The Macy Conferences on cybernetics brought together a diverse host of scholars, including Margaret Mead and Gregory Bateson (anthropology), Warren S. McCulloch (neurophysiology), Heinz von Foerster (physics and electrical engineering), Norbert Wiener (mathematics), W. Ross Ashby (psychiatry), John von Neumann (computer science), Claude Shannon (mathematics and electrical engineering), G. Evelyn Hutchinson (ecology), and Arturo Rosenblueth (physiology). While these scholars met together at the conferences on a few rare occasions, they used a variety of other means to create and foment a community—a Denkkollektiv, or a scientific “thought collective”—around cybernetics. As defined by scientist Ludwik Fleck in his influential publication Genesis and Development of a Scientific Fact, a thought collective is a “community of persons mutually exchanging ideas or maintaining intellectual interaction” (Fleck, 1979), and the cybernetics thought collective subsisted during the three decades that followed the Macy Conferences.
The U.S. contingent of the cybernetics thought collective was based primarily at two interdisciplinary research centers: the Biological Computer Laboratory at the University of Illinois at Urbana-Champaign and the MIT Research Laboratory of Electronics.
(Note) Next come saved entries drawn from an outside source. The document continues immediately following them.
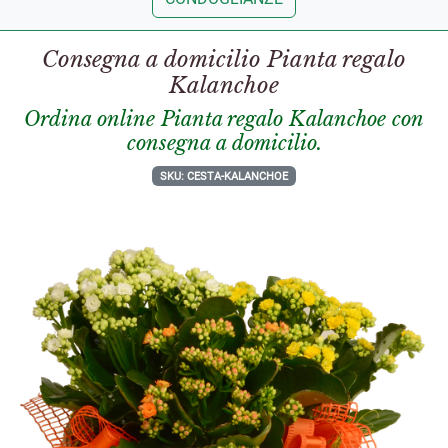
Consegna a domicilio Pianta regalo
Kalanchoe
Ordina online Pianta regalo Kalanchoe con
consegna a domicilio.
SKU: CESTA-KALANCHOE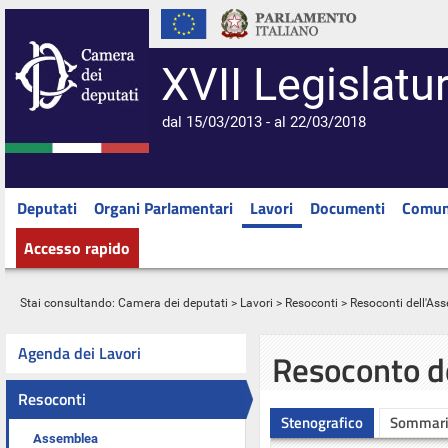
XVII Legislatu
dal 15/03/2013 - al 22/03/2018
Deputati
Organi Parlamentari
Lavori
Documenti
Comun
Accesso rapido
Stai consultando:
Camera dei deputati
>
Lavori
>
Resoconti
>
Resoconti dell'As
Agenda dei Lavori
Resoconto d
Resoconti
Stenografico
Sommar
Assemblea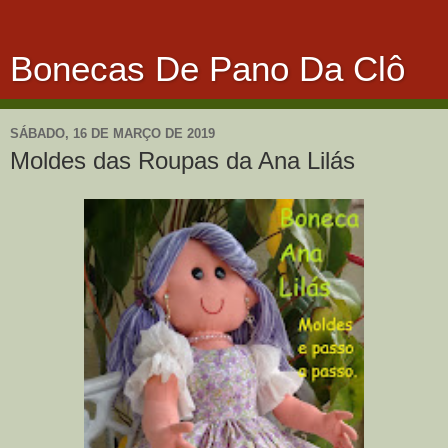
Bonecas De Pano Da Clô
SÁBADO, 16 DE MARÇO DE 2019
Moldes das Roupas da Ana Lilás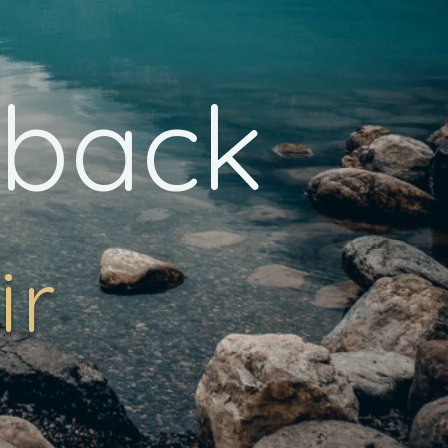
eback
ir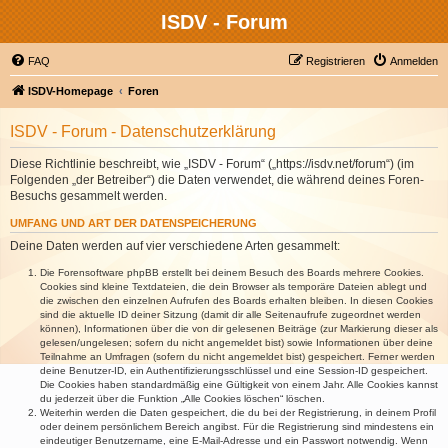
ISDV - Forum
FAQ
Registrieren
Anmelden
ISDV-Homepage
Foren
ISDV - Forum - Datenschutzerklärung
Diese Richtlinie beschreibt, wie „ISDV - Forum“ („https://isdv.net/forum“) (im
Folgenden „der Betreiber“) die Daten verwendet, die während deines Foren-
Besuchs gesammelt werden.
UMFANG UND ART DER DATENSPEICHERUNG
Deine Daten werden auf vier verschiedene Arten gesammelt:
Die Forensoftware phpBB erstellt bei deinem Besuch des Boards mehrere Cookies.
Cookies sind kleine Textdateien, die dein Browser als temporäre Dateien ablegt und
die zwischen den einzelnen Aufrufen des Boards erhalten bleiben. In diesen Cookies
sind die aktuelle ID deiner Sitzung (damit dir alle Seitenaufrufe zugeordnet werden
können), Informationen über die von dir gelesenen Beiträge (zur Markierung dieser als
gelesen/ungelesen; sofern du nicht angemeldet bist) sowie Informationen über deine
Teilnahme an Umfragen (sofern du nicht angemeldet bist) gespeichert. Ferner werden
deine Benutzer-ID, ein Authentifizierungsschlüssel und eine Session-ID gespeichert.
Die Cookies haben standardmäßig eine Gültigkeit von einem Jahr. Alle Cookies kannst
du jederzeit über die Funktion „Alle Cookies löschen“ löschen.
Weiterhin werden die Daten gespeichert, die du bei der Registrierung, in deinem Profil
oder deinem persönlichem Bereich angibst. Für die Registrierung sind mindestens ein
eindeutiger Benutzername, eine E-Mail-Adresse und ein Passwort notwendig. Wenn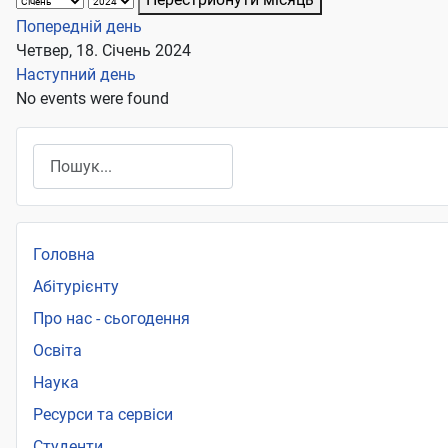
Попередній день
Четвер, 18. Січень 2024
Наступний день
No events were found
Пошук
Головна
Абітурієнту
Про нас - сьогодення
Освіта
Наука
Ресурси та сервіси
Студенти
The thought collective survived not only in these institutional homes, but also in published writings, and in the papers, records, and private correspondence on which this project focuses.
In many ways cybernetics began in New York City, but as the “new science” evolved and spread across the United States, Europe and South America, it was adopted by new practitioners. The Macy Conference participants also established research centers dedicated to its study. As a result, the archival material of the individuals who were part of this research network is geographically dispersed. This project intends to unite these materials to facilitate the study of the history of cybernetics and the thought collective it created. Initially, the University of Illinois Archives, American Philosophical Society, British Library, and MIT Institute Archives & Special Collections will embark on a one-year collaborative pilot project to digitize select archival material that documents the cybernetics thought collective and develop a plan to make discoverable the connections and relationships between topics in this material. The project will initially unite the papers of Heinz von Foerster (University of Illinois Archives), Warren S. McCulloch (American Philosophical Society), W. Ross Ashby (British Library), and Norbert Wiener (MIT Institute Archives & Special Collections)—four founding members of cybernetics, whose mutual influences were profound and whose lives intersected in many ways.